HUNTSVILLE, Alabama (WAFF) – If you’ve ever had COVID-19, you might be wondering if you still need to get the vaccine. The key question: can you count on natural immunity?
According to Dr Ali Hassoun, an infectious disease specialist at Huntsville Hospital, natural immunity protects some people from reinfection, but the problem is that there is not enough data to show how long this lasts. immunity or whether it is effective against the variants. Plus, as with anything health related, he said the answer can be different from person to person.
“People have to understand, the variability really depends on the age group, the risk factors, the type of exposure,” Hassoun said. “So there are a lot of factors that play into the reinfection. “
The most recent discussion on this topic stems from a large study conducted in Israel. This study found that natural immunity provides longer lasting and stronger protection than immunity induced by the two-dose vaccine.
However, Hassoun said there are still too many unanswered questions with this study. For example, he says the rate of reinfection and its severity is unclear.
“The main problem with COVID is unpredictable,” Hassoun said. “There really aren’t any specific criteria left for who will get really sick and who won’t.”

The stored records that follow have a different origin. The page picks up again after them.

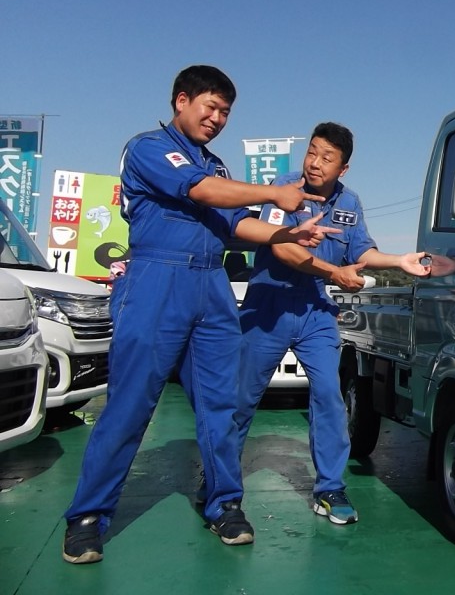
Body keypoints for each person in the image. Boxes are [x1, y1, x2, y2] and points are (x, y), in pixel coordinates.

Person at [62, 65, 336, 565]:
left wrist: (287, 235)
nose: (217, 119)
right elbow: (201, 191)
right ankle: (87, 517)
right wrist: (275, 192)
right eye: (209, 107)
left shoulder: (220, 168)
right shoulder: (148, 148)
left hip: (210, 286)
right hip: (154, 282)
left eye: (225, 112)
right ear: (181, 101)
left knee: (221, 405)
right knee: (130, 405)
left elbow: (237, 224)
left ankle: (225, 504)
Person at [235, 121, 429, 525]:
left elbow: (362, 251)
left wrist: (399, 261)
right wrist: (332, 272)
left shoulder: (350, 203)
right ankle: (221, 486)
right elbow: (282, 247)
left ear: (343, 168)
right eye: (312, 152)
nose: (315, 163)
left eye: (327, 158)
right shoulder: (284, 189)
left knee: (328, 395)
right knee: (242, 399)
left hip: (315, 310)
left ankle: (328, 489)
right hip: (269, 304)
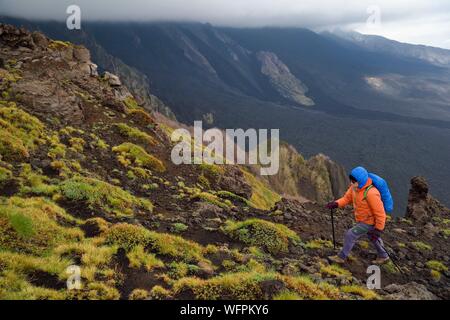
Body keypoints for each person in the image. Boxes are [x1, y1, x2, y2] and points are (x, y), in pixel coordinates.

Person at [326, 166, 389, 265]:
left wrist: (378, 229)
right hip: (363, 220)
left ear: (361, 181)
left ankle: (341, 257)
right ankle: (384, 256)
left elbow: (380, 214)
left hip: (369, 222)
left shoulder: (371, 193)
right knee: (373, 237)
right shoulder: (354, 188)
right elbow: (346, 199)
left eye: (353, 182)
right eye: (351, 181)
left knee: (350, 234)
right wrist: (336, 203)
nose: (351, 183)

Hassoun also takes into account his personal experience with COVID-19 patients. He said he has seen many patients who thought they had natural immunity, but ended up contracting the virus multiple times.
“From what we’ve seen, people can get a second infection and a third infection,” he said. “And in fact, when they get a second infection, it can be more serious than the first. Because it’s a different variant. At the same time, which has been shown in studies, if you are infected and get vaccinated, your immune response will be really just as robust. “
Hassoun acknowledged that about 80% of unvaccinated people who contract COVID-19 do not have severe symptoms. Either way, he thinks it’s not a risk to take. Ultimately, relying on natural immunity is not the safest option.
“It is not a good idea to wait,” said Hassoun. “Again, we’re seeing people in their twenties and thirties right now who are infected and they have the same idea, ‘If I’m infected, I’ll be fine. 80 to 90 percent might be fine, but about 10 percent end up in the hospital. Some of them were intubated and others died.